Sometimes in inhibition models, the time of establishment of a species determines which species becomes dominant. This phenomenon is referred to as the priority effect and suggests that the species that became established earlier are more likely to become the dominant species. One example of the inhibition model, and the priority effect, occurs in South Australia. In areas where bryozoans are established first, tunicates and sponges cannot grow.

The inhibition model has also been observed at work in forest ecosystems; in these systems the early arrivers hold a monopoly on the land, keeping other species out. Closed shrub canopies have been known to prevent tree growth and access to land for periods of up to 45 years – in an experimental study on inhibition it was found that areas occupied by large areas of Lantana sprawling shrubs excluded and inhibited the growth of tree species.

==Works cited==
- Connell, Joseph H. and Ralph O. Slatyer. “Mechanisms of succession in natural communities and their role in community stability and organization.” The American Naturalist 111 (982) (Nov. - Dec. 1977): 1119-1144.
- Moorcroft, Paul. “Terrestrial Succession.” Organismic and Evolutionary Biology 55. Maxwell Dworkin, Cambridge. 4 April 2011.
- Ricklefs, Robert E. The Economy of Nature. (New York, NY: W.H. Freeman and Co., 2008).
- “Sand Dunes.” National Biological Information Infrastructure- Home. Accessed 29 Apr. 2011. <https://web.archive.org/web/20110727031615/http://www.nbii.gov/portal/server.pt/community/sand_dunes/1311>.
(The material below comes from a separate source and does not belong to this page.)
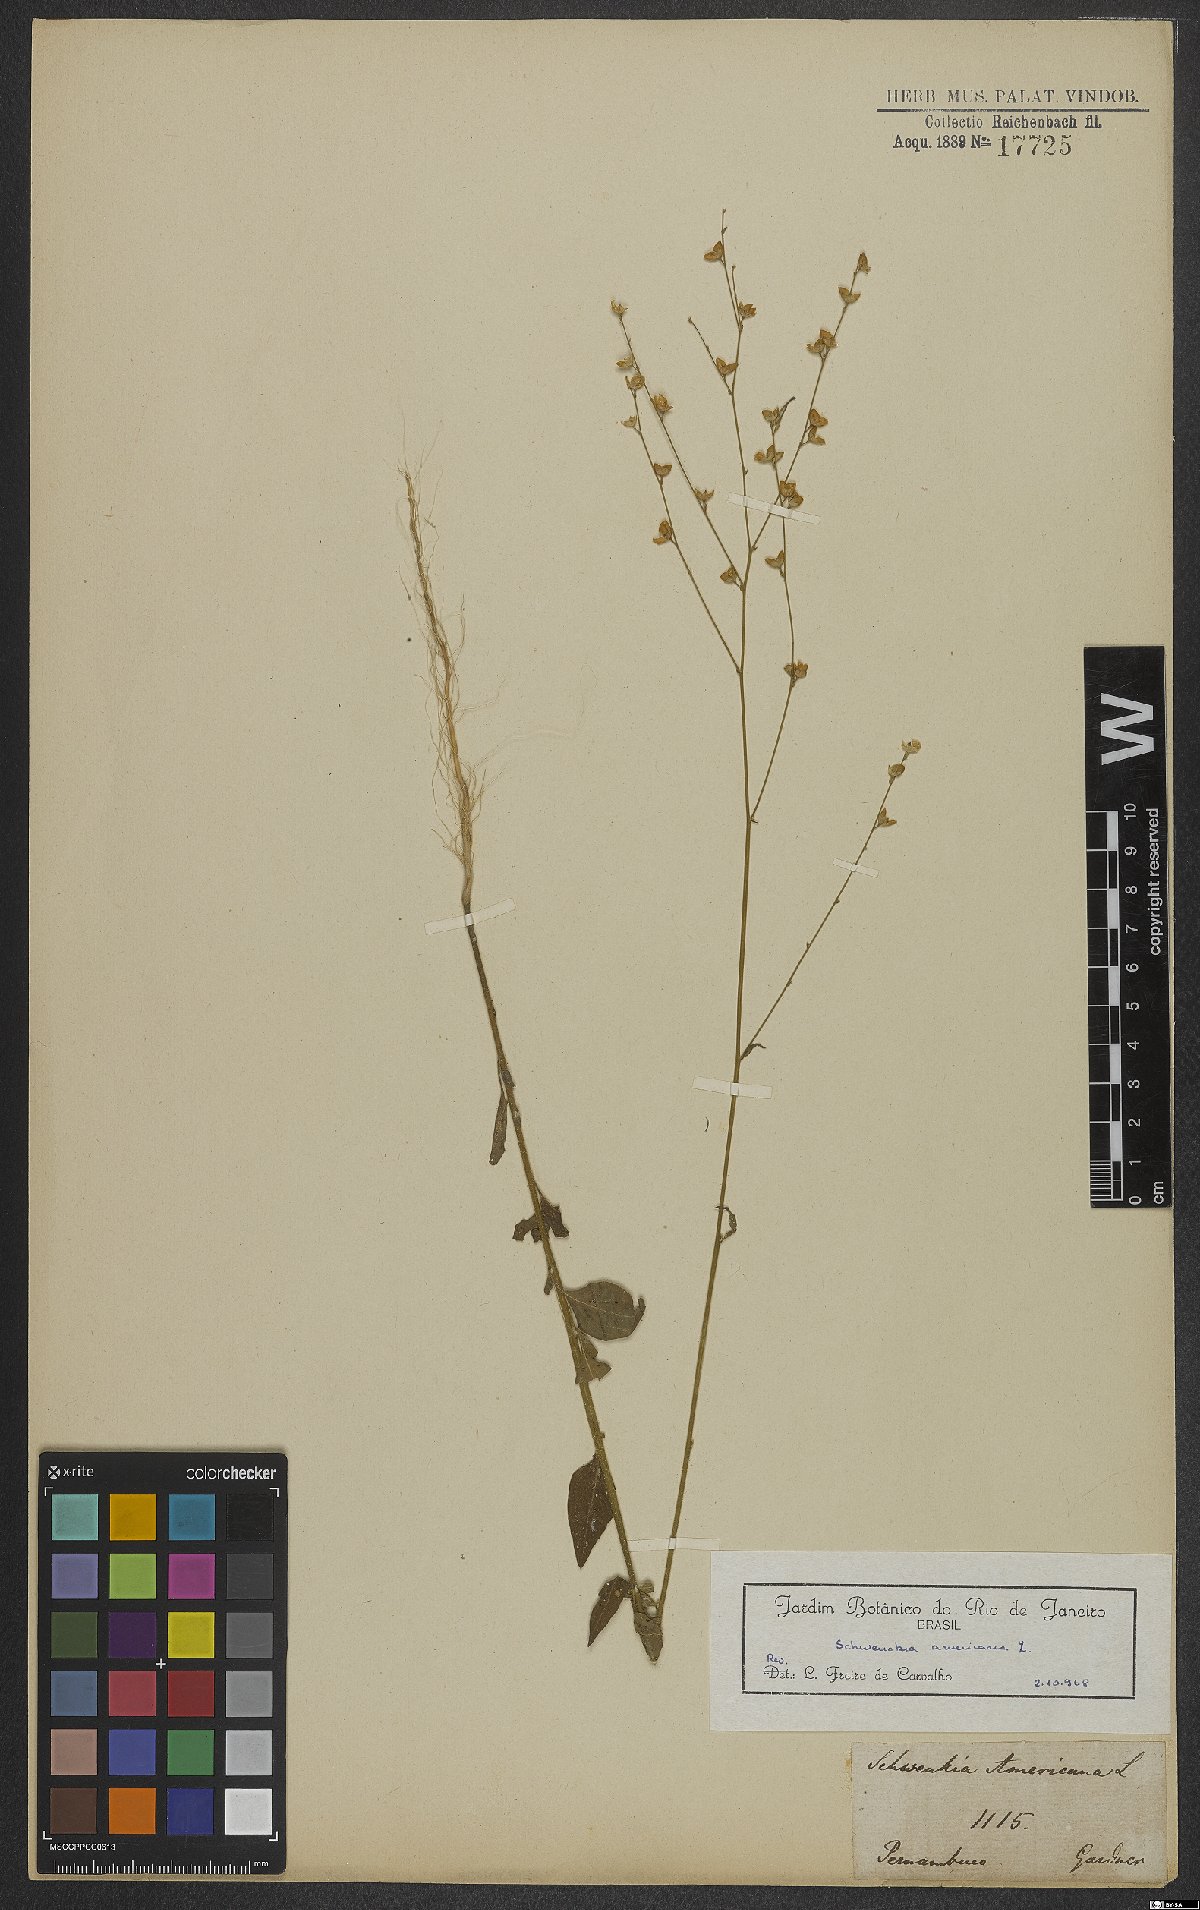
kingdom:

- Walker, Lawrence R. and F. Stuart Chapin, III. “Physiological Controls Over Seedling Growth in Primary Succession on an Alaskan Floodplain.” Ecology 67 (6) (Dec.,1986): 1508-1523.
- Walker, et al., “The Role of Life History Processes in Primary Succession on an Alaskan Floodplain,” 1243-1253.
- Wang, Guo-Hong. “Plant Traits and Soil Chemical Variables During a Secondary Vegetation Succession in Abandoned Fields on the Loess Plateau.” Acta Botanica Sinica 44 (8) (2002): 990-998.